▸ **What is being asked**
Reproduce, word for word, every line starting at the line that contains "mit unserem smarten air-Q" and ending with the final line of the entries.

[Items from a data source]
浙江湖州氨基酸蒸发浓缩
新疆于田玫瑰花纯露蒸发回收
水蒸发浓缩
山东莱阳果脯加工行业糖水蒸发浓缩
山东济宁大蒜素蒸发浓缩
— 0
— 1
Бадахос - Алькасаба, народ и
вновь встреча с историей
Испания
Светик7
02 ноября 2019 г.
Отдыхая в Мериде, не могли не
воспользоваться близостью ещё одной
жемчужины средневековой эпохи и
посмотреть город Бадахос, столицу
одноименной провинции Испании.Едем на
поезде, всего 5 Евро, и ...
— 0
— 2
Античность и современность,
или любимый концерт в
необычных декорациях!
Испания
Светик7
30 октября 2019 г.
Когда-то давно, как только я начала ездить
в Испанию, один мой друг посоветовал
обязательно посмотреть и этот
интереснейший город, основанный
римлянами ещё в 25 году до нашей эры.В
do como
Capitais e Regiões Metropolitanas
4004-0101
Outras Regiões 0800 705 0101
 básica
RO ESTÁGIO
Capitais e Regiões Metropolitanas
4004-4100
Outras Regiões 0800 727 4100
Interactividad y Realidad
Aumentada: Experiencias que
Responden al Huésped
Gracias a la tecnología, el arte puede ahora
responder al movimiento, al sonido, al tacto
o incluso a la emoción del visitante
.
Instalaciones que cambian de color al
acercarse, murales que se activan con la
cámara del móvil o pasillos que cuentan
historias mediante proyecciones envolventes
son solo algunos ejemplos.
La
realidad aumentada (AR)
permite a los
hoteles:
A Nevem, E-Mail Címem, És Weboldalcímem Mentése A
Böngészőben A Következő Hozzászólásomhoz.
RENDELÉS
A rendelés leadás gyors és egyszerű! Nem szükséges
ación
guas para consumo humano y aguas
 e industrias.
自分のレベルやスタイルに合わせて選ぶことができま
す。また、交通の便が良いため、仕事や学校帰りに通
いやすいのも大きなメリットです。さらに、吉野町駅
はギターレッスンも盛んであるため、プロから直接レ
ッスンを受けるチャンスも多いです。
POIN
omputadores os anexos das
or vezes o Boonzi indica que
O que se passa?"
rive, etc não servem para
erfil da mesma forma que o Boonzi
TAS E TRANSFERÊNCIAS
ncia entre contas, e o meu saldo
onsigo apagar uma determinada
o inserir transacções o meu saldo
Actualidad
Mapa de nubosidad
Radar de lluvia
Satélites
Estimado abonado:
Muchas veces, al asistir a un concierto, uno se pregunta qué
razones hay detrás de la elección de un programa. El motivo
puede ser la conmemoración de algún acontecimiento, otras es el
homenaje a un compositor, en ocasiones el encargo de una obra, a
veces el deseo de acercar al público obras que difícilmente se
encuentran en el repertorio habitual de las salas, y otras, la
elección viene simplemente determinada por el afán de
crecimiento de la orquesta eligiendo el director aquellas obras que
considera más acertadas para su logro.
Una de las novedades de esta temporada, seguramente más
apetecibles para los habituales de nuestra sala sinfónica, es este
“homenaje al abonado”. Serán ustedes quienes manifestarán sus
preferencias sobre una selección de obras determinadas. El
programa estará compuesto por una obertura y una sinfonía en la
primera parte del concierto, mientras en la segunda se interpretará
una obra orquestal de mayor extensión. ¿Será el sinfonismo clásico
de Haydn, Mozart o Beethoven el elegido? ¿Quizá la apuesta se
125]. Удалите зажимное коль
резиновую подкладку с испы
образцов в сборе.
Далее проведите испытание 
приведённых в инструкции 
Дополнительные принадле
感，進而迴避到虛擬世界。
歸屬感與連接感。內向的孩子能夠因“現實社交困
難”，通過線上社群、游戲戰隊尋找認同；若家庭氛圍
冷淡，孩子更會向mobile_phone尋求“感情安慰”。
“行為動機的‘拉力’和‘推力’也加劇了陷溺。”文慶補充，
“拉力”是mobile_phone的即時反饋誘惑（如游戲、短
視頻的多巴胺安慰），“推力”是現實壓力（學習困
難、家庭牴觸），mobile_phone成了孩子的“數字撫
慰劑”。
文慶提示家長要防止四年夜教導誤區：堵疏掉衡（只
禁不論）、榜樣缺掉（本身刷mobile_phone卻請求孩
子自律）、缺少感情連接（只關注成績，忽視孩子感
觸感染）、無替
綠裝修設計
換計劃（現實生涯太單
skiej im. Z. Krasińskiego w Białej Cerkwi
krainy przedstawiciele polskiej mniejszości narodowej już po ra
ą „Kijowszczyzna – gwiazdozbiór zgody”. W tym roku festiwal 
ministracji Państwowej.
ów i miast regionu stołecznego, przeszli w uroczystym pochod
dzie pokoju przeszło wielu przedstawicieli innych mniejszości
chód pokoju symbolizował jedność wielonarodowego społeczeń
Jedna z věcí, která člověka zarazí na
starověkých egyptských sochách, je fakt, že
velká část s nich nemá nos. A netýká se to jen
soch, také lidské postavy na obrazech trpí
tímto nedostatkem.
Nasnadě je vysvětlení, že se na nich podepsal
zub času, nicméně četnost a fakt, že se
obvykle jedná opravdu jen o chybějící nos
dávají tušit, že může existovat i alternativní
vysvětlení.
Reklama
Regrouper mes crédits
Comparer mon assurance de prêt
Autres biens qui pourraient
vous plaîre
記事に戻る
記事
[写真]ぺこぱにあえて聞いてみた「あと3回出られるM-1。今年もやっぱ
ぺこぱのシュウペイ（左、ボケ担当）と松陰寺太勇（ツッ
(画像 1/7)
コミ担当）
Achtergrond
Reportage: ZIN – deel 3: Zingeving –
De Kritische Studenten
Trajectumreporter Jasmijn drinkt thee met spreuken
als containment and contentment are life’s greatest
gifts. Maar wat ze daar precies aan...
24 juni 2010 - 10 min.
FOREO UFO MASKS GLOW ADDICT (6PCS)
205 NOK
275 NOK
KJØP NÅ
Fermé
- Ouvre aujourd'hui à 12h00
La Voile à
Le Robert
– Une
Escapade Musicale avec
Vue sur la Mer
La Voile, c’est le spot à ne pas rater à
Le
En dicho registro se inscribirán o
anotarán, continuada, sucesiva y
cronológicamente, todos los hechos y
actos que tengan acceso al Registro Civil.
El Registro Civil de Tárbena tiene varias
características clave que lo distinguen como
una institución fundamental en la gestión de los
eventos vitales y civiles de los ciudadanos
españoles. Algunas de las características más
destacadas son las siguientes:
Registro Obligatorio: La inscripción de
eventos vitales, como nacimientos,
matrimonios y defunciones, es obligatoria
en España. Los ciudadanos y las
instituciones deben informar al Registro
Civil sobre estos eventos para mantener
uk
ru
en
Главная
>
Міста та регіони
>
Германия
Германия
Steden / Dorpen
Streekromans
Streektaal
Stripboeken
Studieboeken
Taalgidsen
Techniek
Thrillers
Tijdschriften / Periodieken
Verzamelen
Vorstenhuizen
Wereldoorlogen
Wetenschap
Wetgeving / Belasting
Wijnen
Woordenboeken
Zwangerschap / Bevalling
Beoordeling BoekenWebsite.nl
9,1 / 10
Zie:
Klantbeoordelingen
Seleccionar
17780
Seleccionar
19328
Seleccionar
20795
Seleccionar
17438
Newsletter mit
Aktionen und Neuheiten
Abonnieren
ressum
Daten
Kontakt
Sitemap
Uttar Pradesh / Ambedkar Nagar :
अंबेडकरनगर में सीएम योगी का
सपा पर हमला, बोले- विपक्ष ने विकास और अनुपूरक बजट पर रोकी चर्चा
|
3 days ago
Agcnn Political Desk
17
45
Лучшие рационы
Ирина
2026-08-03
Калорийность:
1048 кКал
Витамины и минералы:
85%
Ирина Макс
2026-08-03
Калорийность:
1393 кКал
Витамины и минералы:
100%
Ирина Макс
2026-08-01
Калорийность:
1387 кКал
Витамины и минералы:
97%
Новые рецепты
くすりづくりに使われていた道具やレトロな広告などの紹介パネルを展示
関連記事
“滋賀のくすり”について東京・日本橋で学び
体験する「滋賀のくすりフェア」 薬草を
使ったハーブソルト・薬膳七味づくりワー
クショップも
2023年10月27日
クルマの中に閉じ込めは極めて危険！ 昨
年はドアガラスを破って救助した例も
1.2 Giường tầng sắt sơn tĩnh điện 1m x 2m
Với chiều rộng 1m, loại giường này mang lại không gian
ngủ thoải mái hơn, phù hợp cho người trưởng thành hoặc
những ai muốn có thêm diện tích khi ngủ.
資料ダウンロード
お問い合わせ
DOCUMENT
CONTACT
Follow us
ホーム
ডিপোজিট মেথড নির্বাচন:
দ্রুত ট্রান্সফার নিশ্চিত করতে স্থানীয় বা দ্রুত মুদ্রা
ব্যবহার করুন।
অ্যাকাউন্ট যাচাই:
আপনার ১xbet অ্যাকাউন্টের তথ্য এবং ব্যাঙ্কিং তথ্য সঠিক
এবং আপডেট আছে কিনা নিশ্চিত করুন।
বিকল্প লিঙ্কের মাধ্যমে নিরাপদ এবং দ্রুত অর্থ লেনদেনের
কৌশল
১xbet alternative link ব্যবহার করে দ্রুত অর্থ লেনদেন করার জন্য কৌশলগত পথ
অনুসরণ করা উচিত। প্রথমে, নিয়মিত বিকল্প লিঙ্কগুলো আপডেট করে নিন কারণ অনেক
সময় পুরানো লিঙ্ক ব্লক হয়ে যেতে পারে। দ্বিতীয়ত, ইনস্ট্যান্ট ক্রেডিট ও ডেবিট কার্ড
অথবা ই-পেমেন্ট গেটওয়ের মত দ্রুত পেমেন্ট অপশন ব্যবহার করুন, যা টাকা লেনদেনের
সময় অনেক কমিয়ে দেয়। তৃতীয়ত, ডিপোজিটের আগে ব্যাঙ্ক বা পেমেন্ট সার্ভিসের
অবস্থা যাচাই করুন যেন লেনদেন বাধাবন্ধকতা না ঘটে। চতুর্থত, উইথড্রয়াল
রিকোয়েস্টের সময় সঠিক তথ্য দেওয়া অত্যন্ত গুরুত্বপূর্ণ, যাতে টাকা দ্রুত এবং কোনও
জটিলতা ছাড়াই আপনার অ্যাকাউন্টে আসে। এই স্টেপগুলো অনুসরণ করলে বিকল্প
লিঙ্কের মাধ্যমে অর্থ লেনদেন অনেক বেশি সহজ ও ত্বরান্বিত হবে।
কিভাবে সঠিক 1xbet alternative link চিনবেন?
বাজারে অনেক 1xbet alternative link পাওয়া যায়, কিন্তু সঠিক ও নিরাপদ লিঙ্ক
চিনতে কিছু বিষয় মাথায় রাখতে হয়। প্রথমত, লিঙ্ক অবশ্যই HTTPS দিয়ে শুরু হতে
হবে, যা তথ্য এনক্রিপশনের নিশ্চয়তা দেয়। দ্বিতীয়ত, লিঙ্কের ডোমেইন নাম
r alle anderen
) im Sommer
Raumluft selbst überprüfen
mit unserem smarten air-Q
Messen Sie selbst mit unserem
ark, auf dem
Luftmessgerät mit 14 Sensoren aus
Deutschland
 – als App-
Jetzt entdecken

▸ **Response to the exercise**
mit unserem smarten air-Q
Messen Sie selbst mit unserem
ark, auf dem
Luftmessgerät mit 14 Sensoren aus
Deutschland
 – als App-
Jetzt entdecken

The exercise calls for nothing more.